Jacques Villon, Portrait de
Marcel Duchamp
, huile
sur toile, 60x48.5 cm, 1913,
Anc. Collection John Quinn,
© Galerie Schmit
PARIS. La galerie Schmit, qui a quitté il y a une cinquantaine d'années le quartier du meuble, le faubourg Saint-Antoine, pour s'installer dans une rue autrement plus chic (Saint-Honoré), n'est pas connue du grand public. Mais ses rares expositions monographiques sont suivies de près par les spécialistes. La dernière en date est consacrée à Jacques Villon (1875-1963) qui, comme son nom ne l'indique pas, est le frère aîné de Marcel Duchamp. C'est pour ne pas faire de peine à son notaire de père qu'Auguste Duchamp se choisit ce pseudonyme, inspiré du poète maudit (Villon) et d'un roman, aujourd'hui bien oublié, d'Alphonse Daudet (Jack). «Cela fait bien longtemps que Villon n'a pas eu l'exposition qu'il mérite dans une grande institution» bougonne Schmit senior, le gardien du temple, qui s'est senti le devoir de pallier ce manque. Avec un certain succès : en termes numériques, l'accrochage des Schmit ne se situe pas loin des rétrospectives historiques de la Kunsthaus de Zurich (1953), du Grand Palais (1975) ou de l'Art Institute de Chicago (1976).

Cousin de Feininger
Sont en effet présentées, dans les trois salles, quelque 120 œuvres, dessins ou tableaux. Les gravures, qui constituent probablement la partie de son œuvre la plus fréquemment montrée, sont ici absentes. La pièce la plus chère est marquée au sceau du cubisme : c'est un portrait de son frère Marcel, réalisé en 1913, l'année du célèbre Armory Show new-yorkais auquel ils participèrent tous deux. Cet ovale aux teintes brunes, dans lequel s'intersectent des diagonales et des triangles, dépasse 1,5 million €. Malgré cet exemple, la cote de Villon n'a pas connu d'inflation démesurée. Ses dessins se négocient à des prix très raisonnables, à quelques milliers d'euros. Grâce à l'appui de collectionneurs et, en premier lieu, de la galerie Louis Carré, le marchand de Villon à partir de 1944, le panorama proposé est vaste.

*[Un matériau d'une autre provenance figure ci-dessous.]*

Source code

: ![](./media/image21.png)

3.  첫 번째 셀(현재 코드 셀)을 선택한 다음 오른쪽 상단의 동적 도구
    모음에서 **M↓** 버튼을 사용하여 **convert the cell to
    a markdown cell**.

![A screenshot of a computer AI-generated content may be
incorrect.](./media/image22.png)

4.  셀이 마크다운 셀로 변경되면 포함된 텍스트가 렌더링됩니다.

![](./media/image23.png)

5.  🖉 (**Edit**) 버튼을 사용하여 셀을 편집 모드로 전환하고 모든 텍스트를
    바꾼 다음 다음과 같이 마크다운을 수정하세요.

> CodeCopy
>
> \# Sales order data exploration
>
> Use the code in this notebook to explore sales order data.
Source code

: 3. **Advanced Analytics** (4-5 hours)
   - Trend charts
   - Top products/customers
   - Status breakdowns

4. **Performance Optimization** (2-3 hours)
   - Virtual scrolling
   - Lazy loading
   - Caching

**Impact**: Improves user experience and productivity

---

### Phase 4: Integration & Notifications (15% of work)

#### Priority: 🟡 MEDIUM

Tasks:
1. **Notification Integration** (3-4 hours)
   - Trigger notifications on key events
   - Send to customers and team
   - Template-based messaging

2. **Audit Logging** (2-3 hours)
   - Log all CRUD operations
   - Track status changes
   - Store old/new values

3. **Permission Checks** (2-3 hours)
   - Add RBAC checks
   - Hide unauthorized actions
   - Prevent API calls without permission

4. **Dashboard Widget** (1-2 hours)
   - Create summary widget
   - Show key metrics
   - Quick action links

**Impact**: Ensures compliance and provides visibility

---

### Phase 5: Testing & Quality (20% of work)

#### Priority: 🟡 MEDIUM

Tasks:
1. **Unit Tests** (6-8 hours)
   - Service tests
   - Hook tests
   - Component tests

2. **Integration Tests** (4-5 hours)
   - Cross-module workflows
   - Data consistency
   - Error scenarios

A l'exception de l'expérience d'affichiste, de caricaturiste de presse de la fin du XIXe siècle, il couvre toutes les périodes successives : le cubisme et la Section d'or (du nom d'un groupe actif jusqu'en 1925, qui réunissait Villon, de La Fresnaye, Gleizes, Delaunay, etc), les obsessions chromatiques des années 1930, la composition en quadrillage des années 1940, qui se rapprochent des recherches de Feininger ou les portraits «figuratifs» qu'il n'a cessé de produire : lui-même, ses amis peintres ou quelques bustes féminins, des beautés de chez nous. Certes, Villon n'a pas l'audience qu'il mérite. Mais la bibliographie du catalogue, immobilisée au début des années 1960, noircit trop le tableau. Villon n'est pas encore oublié.